Text provided Start Marker

Speaker Paul Ryan (R-Wis.) said Thursday that Republican voters want better trade agreements, not for the United States to close its borders.
Ryan, who was a chief architect of the trade promotion authority law that cleared Congress last year, said that despite the negative message resonating throughout the presidential race on expanding trade, U.S. businesses must have a global reach if they want to grow.
"They [voters] say no more bad trade deals; they say good trade deals," Ryan said on CNBC.com’s Speakeasy with John Harwood.
"Donald Trump says, 'Let's have good trade deals,' " he said. "So I don't think people are saying, 'Put up a wall and stop trading with the rest of the world.' How can you do that if we're 5 percent of the world's population?"
Trump has said he would "rip up" and renegotiate all U.S. trade deals, including the 1994 North American Free Trade Agreement and the Trans-Pacific Partnership (TPP), which Congress could consider before President Obama leaves office.
"We are in a global economy, whether we like it or not," Ryan said. "And we believe, I believe, that America should be at the table of writing the rules of the global economy instead of China."

Text provided End Marker
Excerpted data Start Marker

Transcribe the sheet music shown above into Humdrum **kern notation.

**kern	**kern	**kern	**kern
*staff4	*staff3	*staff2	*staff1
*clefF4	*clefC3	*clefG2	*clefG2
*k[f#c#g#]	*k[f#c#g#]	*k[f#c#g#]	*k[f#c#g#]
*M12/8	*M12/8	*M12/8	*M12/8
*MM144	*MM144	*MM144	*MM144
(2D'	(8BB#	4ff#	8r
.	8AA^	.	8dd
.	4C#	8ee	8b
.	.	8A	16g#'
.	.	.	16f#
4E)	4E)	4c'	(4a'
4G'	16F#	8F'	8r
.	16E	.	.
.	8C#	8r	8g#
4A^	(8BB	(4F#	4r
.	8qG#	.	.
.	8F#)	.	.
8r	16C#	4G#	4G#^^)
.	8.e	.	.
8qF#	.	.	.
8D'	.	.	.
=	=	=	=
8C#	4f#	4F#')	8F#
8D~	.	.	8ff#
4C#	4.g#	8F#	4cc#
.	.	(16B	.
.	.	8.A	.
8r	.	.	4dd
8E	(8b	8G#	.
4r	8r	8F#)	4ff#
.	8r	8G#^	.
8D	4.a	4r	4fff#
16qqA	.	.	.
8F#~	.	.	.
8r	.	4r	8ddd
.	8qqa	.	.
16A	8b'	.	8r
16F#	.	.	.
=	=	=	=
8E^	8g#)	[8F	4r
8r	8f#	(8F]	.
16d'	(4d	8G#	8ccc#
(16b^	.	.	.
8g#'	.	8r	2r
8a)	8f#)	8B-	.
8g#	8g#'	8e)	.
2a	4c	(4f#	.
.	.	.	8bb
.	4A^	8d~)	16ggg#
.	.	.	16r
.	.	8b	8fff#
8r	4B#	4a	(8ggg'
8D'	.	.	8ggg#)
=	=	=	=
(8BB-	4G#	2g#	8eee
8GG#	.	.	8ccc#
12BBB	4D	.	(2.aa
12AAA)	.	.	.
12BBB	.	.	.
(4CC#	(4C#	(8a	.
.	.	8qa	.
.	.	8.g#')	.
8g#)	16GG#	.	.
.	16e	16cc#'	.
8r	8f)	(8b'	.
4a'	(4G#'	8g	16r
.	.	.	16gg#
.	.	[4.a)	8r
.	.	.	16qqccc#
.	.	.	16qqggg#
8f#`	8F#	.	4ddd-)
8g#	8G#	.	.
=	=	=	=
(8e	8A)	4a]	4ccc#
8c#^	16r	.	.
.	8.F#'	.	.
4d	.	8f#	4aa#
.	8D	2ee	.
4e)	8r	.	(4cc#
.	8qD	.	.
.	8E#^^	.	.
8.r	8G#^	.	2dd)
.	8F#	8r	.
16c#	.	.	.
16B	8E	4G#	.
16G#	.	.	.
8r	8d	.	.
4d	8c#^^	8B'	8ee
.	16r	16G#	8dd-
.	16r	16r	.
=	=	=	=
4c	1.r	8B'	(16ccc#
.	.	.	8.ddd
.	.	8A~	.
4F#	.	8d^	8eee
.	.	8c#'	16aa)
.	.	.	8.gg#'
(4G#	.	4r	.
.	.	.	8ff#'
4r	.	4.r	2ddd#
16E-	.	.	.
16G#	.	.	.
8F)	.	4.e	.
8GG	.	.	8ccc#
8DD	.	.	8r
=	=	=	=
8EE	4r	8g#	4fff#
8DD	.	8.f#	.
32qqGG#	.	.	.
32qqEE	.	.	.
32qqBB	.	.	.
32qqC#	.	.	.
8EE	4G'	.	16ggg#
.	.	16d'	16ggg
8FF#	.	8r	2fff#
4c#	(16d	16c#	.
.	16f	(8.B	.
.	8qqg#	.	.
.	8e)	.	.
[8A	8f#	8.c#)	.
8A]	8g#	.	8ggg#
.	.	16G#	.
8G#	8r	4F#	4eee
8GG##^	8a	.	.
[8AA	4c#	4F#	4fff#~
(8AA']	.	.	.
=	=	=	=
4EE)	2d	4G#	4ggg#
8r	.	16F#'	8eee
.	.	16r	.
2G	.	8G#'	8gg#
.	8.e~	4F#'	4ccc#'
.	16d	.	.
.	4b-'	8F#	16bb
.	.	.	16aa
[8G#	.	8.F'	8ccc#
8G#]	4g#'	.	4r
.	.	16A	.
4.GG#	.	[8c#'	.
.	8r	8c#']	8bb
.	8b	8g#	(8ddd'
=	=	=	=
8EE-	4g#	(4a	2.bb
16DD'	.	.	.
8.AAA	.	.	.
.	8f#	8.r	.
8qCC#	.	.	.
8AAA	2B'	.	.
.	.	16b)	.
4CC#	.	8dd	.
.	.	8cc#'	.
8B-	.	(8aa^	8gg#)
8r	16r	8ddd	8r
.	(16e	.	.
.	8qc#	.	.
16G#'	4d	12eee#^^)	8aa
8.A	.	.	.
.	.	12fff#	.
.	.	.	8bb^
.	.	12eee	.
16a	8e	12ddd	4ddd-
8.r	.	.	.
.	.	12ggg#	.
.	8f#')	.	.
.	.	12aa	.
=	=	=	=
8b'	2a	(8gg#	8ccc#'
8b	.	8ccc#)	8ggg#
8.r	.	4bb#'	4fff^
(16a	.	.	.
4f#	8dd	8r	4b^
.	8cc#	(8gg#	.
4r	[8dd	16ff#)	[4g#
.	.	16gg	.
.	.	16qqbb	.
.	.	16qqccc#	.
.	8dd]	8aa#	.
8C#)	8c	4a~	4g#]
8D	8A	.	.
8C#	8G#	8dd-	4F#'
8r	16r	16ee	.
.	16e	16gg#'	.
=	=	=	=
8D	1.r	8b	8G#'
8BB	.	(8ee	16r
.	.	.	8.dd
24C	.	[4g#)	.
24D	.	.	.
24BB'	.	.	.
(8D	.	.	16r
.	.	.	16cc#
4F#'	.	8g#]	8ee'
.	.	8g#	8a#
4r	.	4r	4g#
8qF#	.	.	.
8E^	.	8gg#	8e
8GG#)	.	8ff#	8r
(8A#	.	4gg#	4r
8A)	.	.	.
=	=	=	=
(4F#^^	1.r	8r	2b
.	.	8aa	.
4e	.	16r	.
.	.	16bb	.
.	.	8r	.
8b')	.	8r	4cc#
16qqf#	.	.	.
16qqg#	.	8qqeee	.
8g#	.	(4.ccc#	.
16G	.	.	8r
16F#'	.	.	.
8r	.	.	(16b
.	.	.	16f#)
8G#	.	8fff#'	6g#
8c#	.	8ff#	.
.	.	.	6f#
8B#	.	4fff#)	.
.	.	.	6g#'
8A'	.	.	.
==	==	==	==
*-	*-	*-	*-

Excerpted data End Marker

▸ Task requirements
A. In the article on Paul Ryan's trade remarks, which two trade agreements are named as deals Trump would "rip up" and renegotiate?
B. Using the article on Paul Ryan's trade remarks, explain why Ryan doesn't think voters want to "put up a wall" and stop trading with the rest of the world.

▸ Replies
A. The 1994 North American Free Trade Agreement and the Trans-Pacific Partnership (TPP).

B. Ryan says voters are asking for good trade deals instead of bad ones, and he notes that Donald Trump also calls for good trade deals. He also asks how the country could stop trading when the United States makes up only 5 percent of the world's population.